Why spend money on tax debt interests when you can settle the debt now and use the money elsewhere? There are many useful ways to use the money which would have been otherwise used to pay for the interest –like starting or increasing your emergency fund or injecting it back into your working capital.
You don’t have to receive Garnishee notices
When you don’t pay your tax debt, the Australian Tax office may issue a garnishee notice to a company or individual who has control over your money—either in the present or in the future. For example, if you have a contractor, ATO may issue a garnishee notice to the said contractor ordering them to pay your money directly to them to reduce your tax debt. You will receive a notice informing you that ATO has already accessed your future income with your contractor or people who owe any money to you, or your bank or any financial institution that holds your money.
You will not receive summons or receive a notice that ATO has filed a claim against you with the court in your territory
When you fail to file and pay your taxes, the court may release a judgment against you when it has recognizes that you owe a debt, and the ATO can execute on the judgement debt. You may also have to pay a judgment debt interest. While a summon is something that you can stand up against, especially if you have a good lawyer, still—it is important to recognize the emotional effects of receiving legal notices, especially if you are also facing a financial crisis.
When you struggle to pay off your tax debts and other financial obligations anxious feelings can arise. So, don’t burden yourself with constant worry about the tax money, and feelings of being overwhelmed with debts. No matter how big your tax debt is—your health is more important than that. Get a tax debt loan to settle the amount you owe from the ATO and get over the debt stress.
You don’t have to go bankrupt
The Australian Tax Office issues a bankruptcy notice to those with outstanding tax debts informing them that that have to pay the debt within 21 days upon receipt. Or, they have to make a payment plan. Otherwise, the tax office may file a bankruptcy petition against them in court,
So, when you receive a notice, you have two options—make a payment plan that would cover your tax debts, stating the amount that you can pay each month. Probably, you can look for available tax debt loans in your area to pay off the entire debt. Or, you can just wait for the bankruptcy proceedings to commence and provide clear evidence that you have the ability to repay your debts. Otherwise, you will be declared bankrupt and while it is good for your debts—it won’t look good on your credit report.
When you have been legally declared as bankrupt—meaning you cannot pay your debts, almost all your assets will be placed with a bankruptcy trustee. Those assets would later on be sold in order to pay your debts. If that happens—what will happen to your business? Unless you intend to close shop anytime soon, being declared bankrupt is not good for your business at all!

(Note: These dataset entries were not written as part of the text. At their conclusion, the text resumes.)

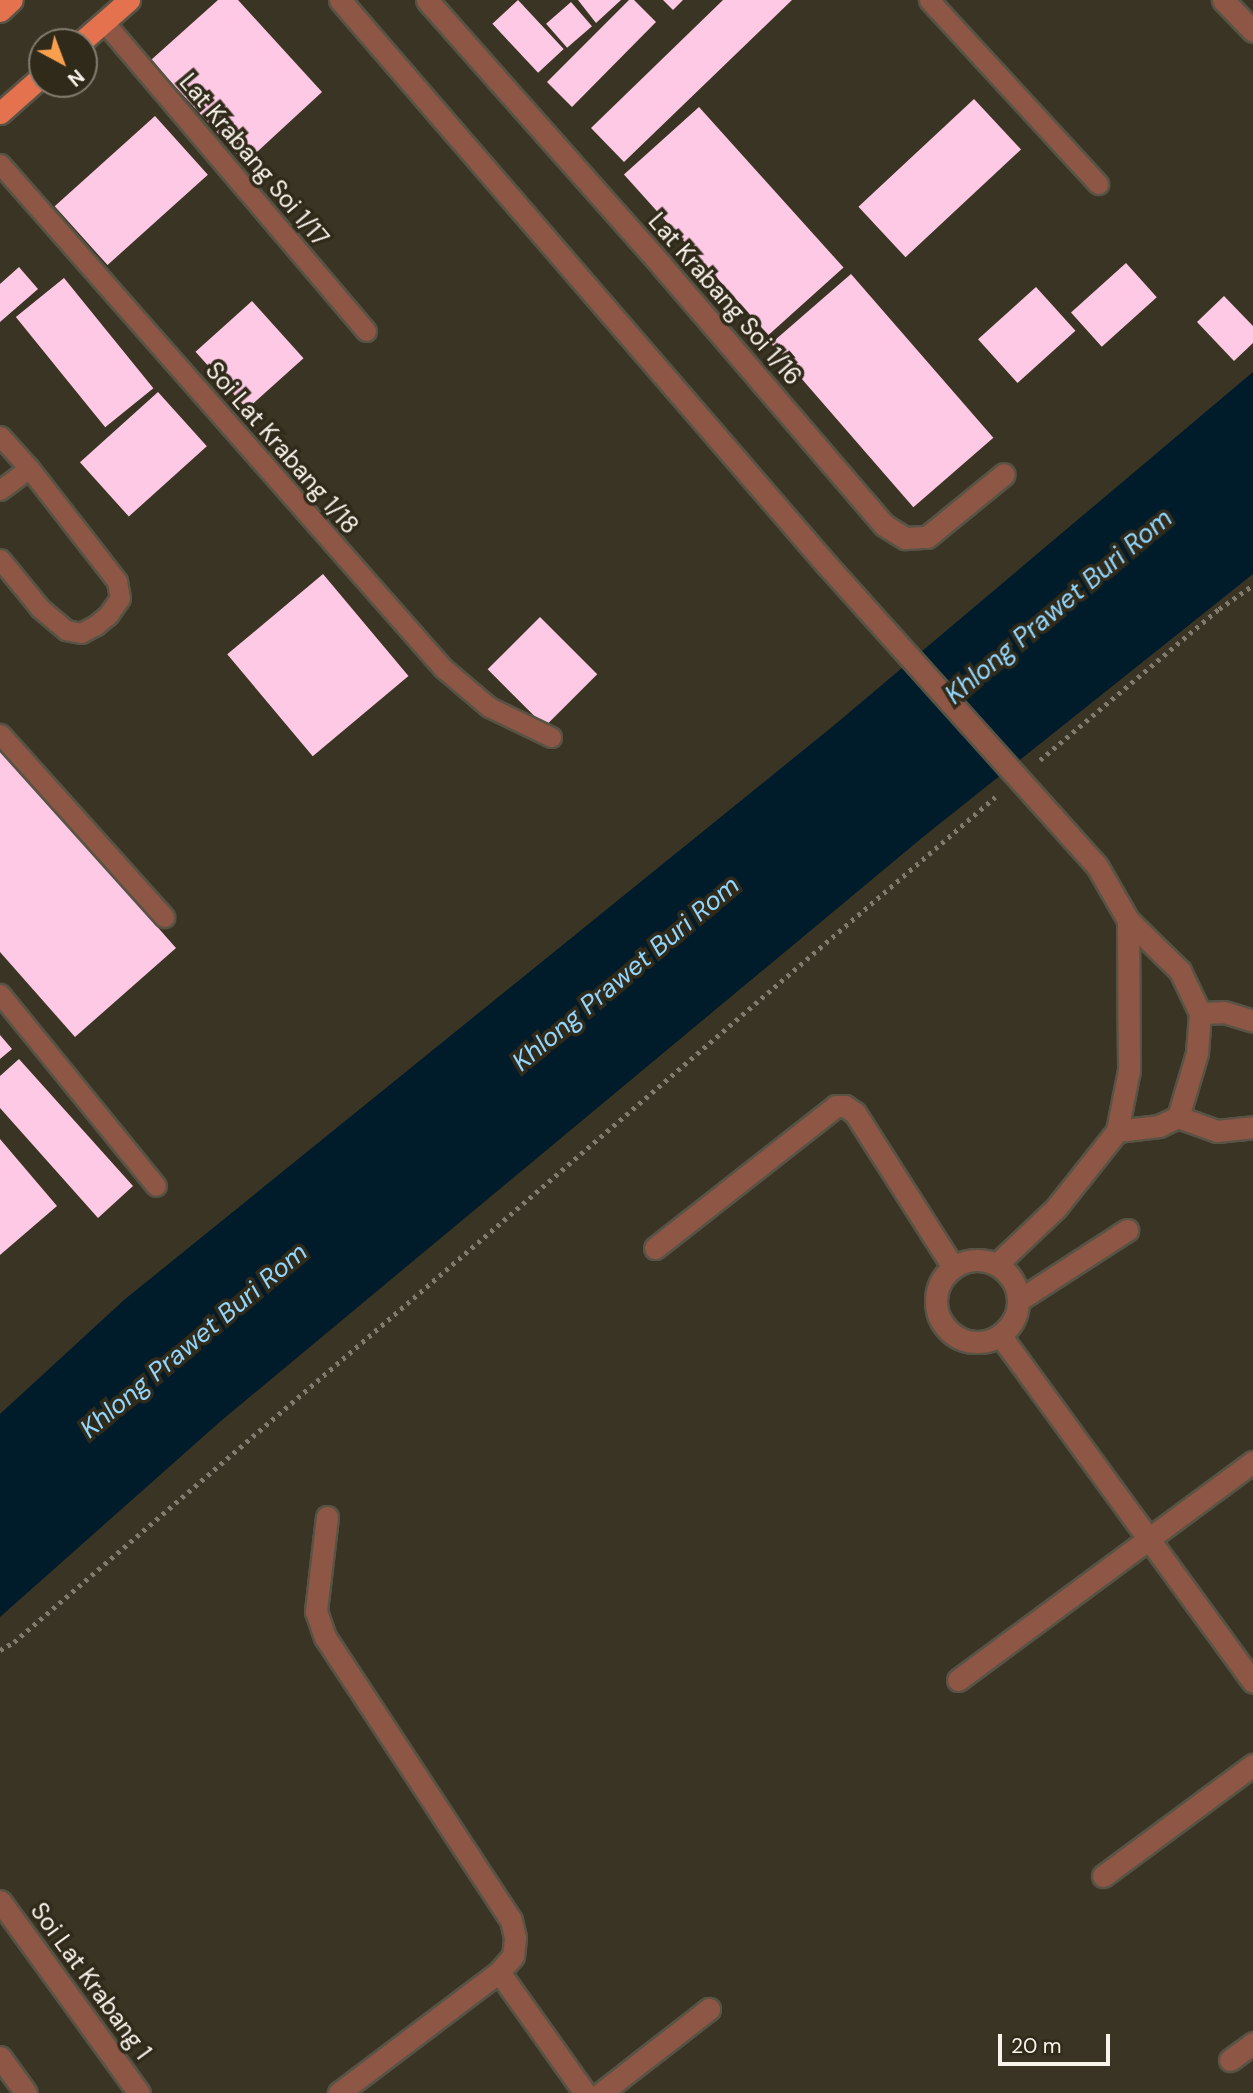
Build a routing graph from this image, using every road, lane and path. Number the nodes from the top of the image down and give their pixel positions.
1 (12, 0) edge
2 (129, 0) edge
3 (340, 0) edge
4 (427, 0) edge
5 (929, 0) edge
6 (1223, 0) edge
7 (0, 11) edge
8 (104, 22) junction
9 (97, 28) edge
10 (1253, 31) edge
11 (28, 88) edge
12 (0, 113) edge
13 (0, 164) edge
14 (1098, 184) dead end
15 (366, 331) dead end
16 (0, 436) edge
17 (29, 468) junction
18 (1004, 474) dead end
19 (0, 490) edge
20 (0, 559) edge
21 (1253, 585) edge
22 (0, 734) edge
23 (551, 737) dead end
24 (1031, 767) dead end
25 (1000, 793) dead end
26 (164, 917) dead end
27 (1128, 920) junction
28 (0, 994) edge
29 (1200, 1013) junction
30 (1253, 1021) edge
31 (1178, 1117) junction
32 (1253, 1127) edge
33 (1117, 1131) junction
34 (156, 1186) dead end
35 (1127, 1230) dead end
36 (655, 1248) dead end
37 (997, 1264) junction
38 (953, 1267) junction
39 (1019, 1300) junction
40 (1000, 1335) junction
41 (1253, 1462) edge
42 (327, 1517) dead end
43 (1150, 1538) junction
44 (0, 1650) edge
45 (958, 1680) dead end
46 (1253, 1682) edge
47 (1253, 1765) edge
48 (1103, 1876) dead end
49 (0, 1900) edge
50 (499, 1972) junction
51 (709, 2010) dead end
52 (1253, 2043) edge
53 (0, 2057) edge
54 (1230, 2060) dead end
55 (26, 2093) edge
56 (139, 2093) edge
57 (339, 2093) edge
58 (585, 2093) edge
59 (601, 2093) edge

1 - 7 main road
2 - 8 main road
3 - 27 street
4 - 18 street, Lat Krabang Soi 1/16
5 - 14 lane
6 - 10 street
8 - 9 main road
8 - 15 lane, Lat Krabang Soi 1/17
11 - 12 main road
13 - 23 lane, Soi Lat Krabang 1/18
16 - 17 lane
17 - 19 lane
17 - 20 lane
21 - 24 path
22 - 26 lane
25 - 44 path
27 - 29 street
27 - 33 street
28 - 34 lane
29 - 30 street
29 - 31 street
31 - 32 street
31 - 33 street
33 - 37 street
35 - 39 street
36 - 38 street
37 - 38 street
37 - 39 street
38 - 40 street
39 - 40 street
40 - 43 street
41 - 43 street
42 - 50 street
43 - 45 street
43 - 46 street
47 - 48 street
49 - 56 street, Soi Lat Krabang 1
50 - 57 street
50 - 58 street
51 - 59 street
52 - 54 street
53 - 55 street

Your company will not be declared insolvent
The court may order for your company to be wound up when you cannot pay you tax debts. The court will appoint an official liquidator who will sell your assets and distribute the money to the Tax office and to your other creditors. While this process could help you pay off all your debts, it also means that your company is insolvent and that there could be risks to potential creditors that you may not be able to repay them. So, pay your tax dues by getting a tax debt loan so you can still continue doing business as usual!